Joshua T.S. Cahill

Joshua T.S. Cahill
Deputy Director, Lunar Surface
Innovation Consortium (LSIC)
The John Hopkins Univ.
Applied Physics Laboratory (APL)

Dr. Joshua Cahill is the Deputy Director of the Lunar Surface Innovation Consortium (LSIC), Principal Professional Staff Scientist within the Moon and Rocky Bodies Group, within which he is Section Supervisor for the Terrestrial Planet Formation and Evolution section at the Johns Hopkins Univ. Applied Physics Laboratory (APL).

He is a multi-disciplinary planetary geologist with experience in the fields of lunar and terrestrial spectroscopy and radar remote sensing, geochemistry, and petrology. He is a Co-Investigator on NASA’s Lunar Reconnaissance Orbiter (LRO) mission supporting both the Mini-RF synthetic aperture radar and the Lyman Alpha Mapping Project (LAMP) instrument payloads.

For these instruments, he has supported various aspects of lunar surface observation targeting, calibration, mapping, and scientific analysis over the last ~13 years. This includes utilizing Mini-RF observations to create some of the first global mapping perspectives of the Moon in S-band radar.
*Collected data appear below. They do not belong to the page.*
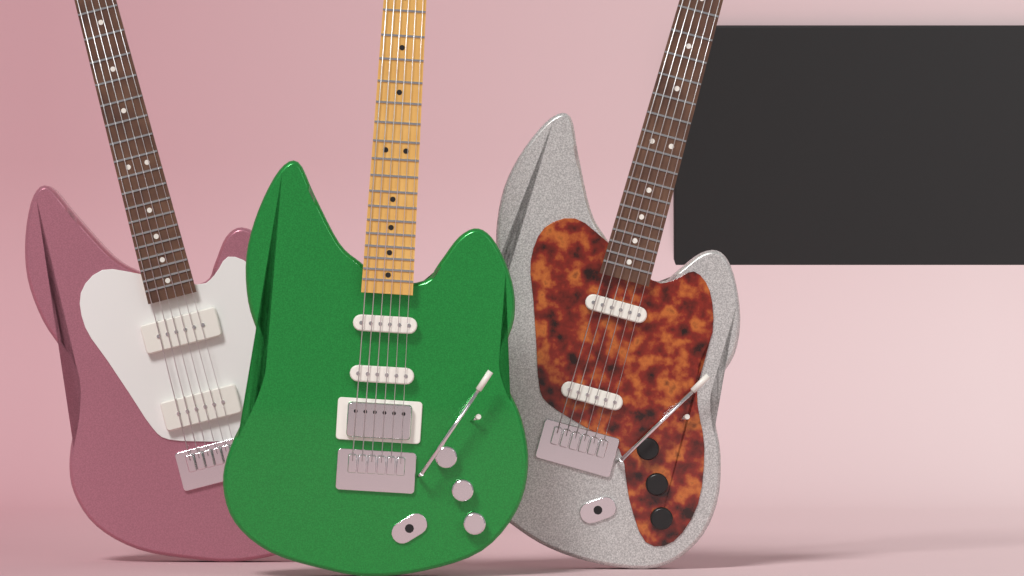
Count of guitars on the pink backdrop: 3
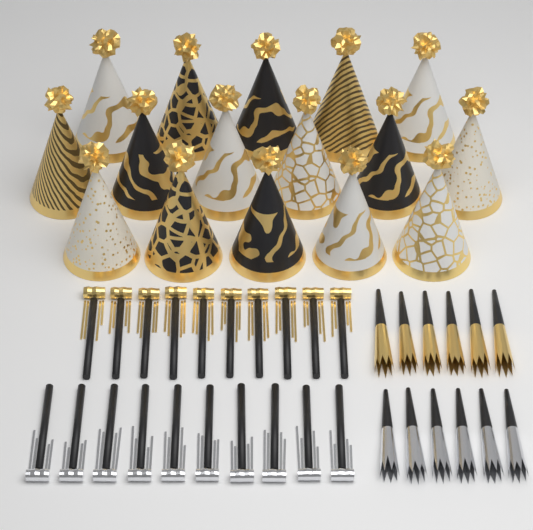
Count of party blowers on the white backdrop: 20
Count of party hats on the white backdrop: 16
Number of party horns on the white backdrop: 12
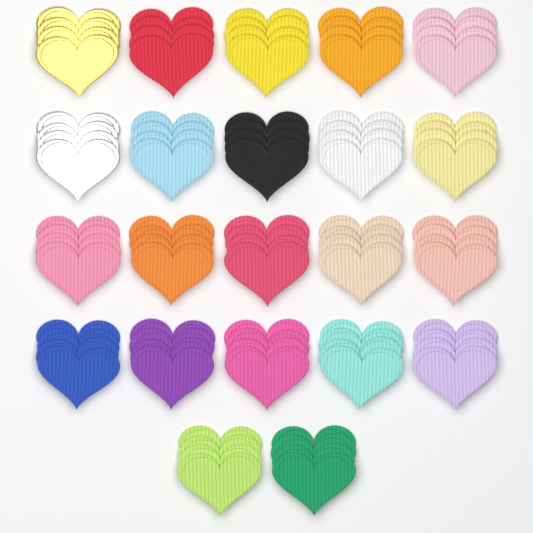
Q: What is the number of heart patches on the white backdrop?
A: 88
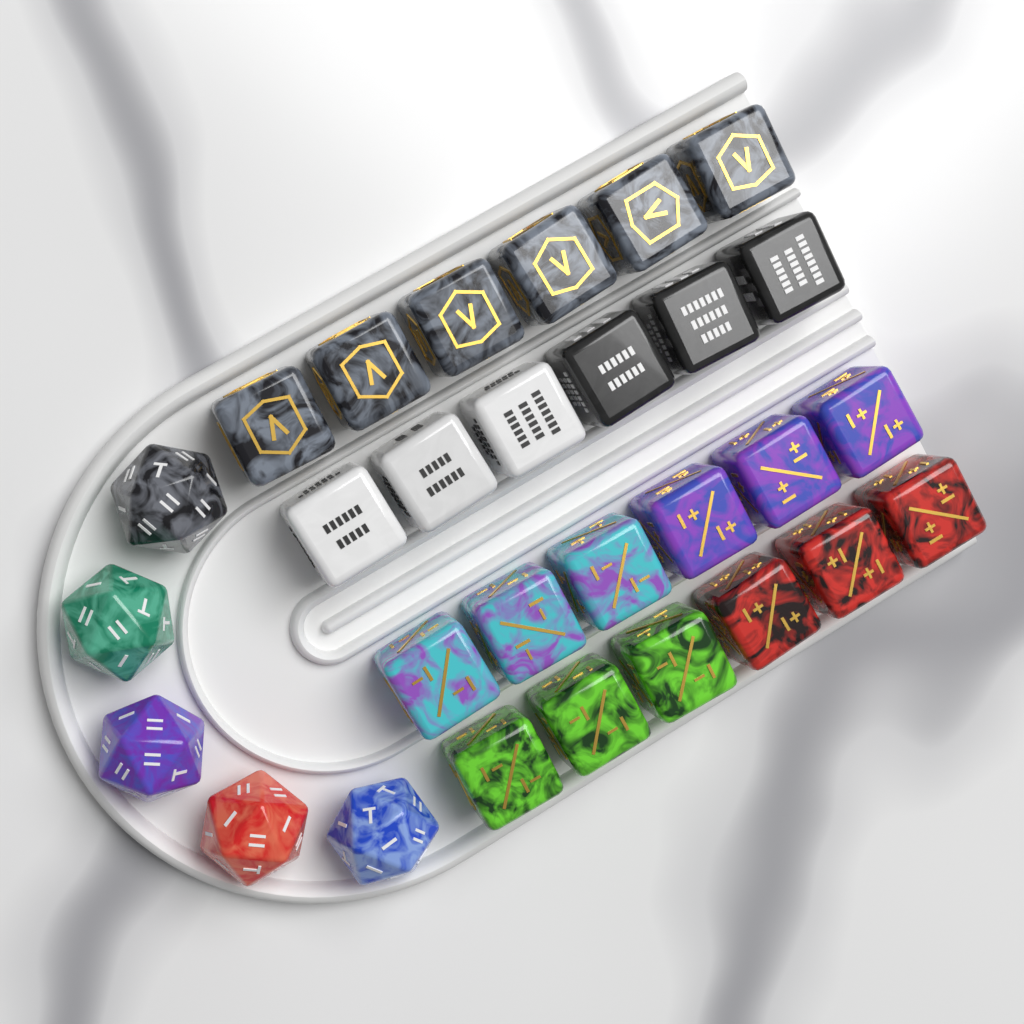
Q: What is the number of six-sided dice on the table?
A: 24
Cahill is also a Co-Investigator on NASA’s Lunar Vertex, the first mission to visit the magnetic anomaly and lunar swirl, Reiner Gamma. He is also the Instrument Scientist and a Co-Investigator for the LAFORGE thermal infrared radiometer instrument, a NASA contribution, to be manifest within the Canadian Space Agency’s (CSA) Lunar Rover Mission headed to the South Pole of the Moon.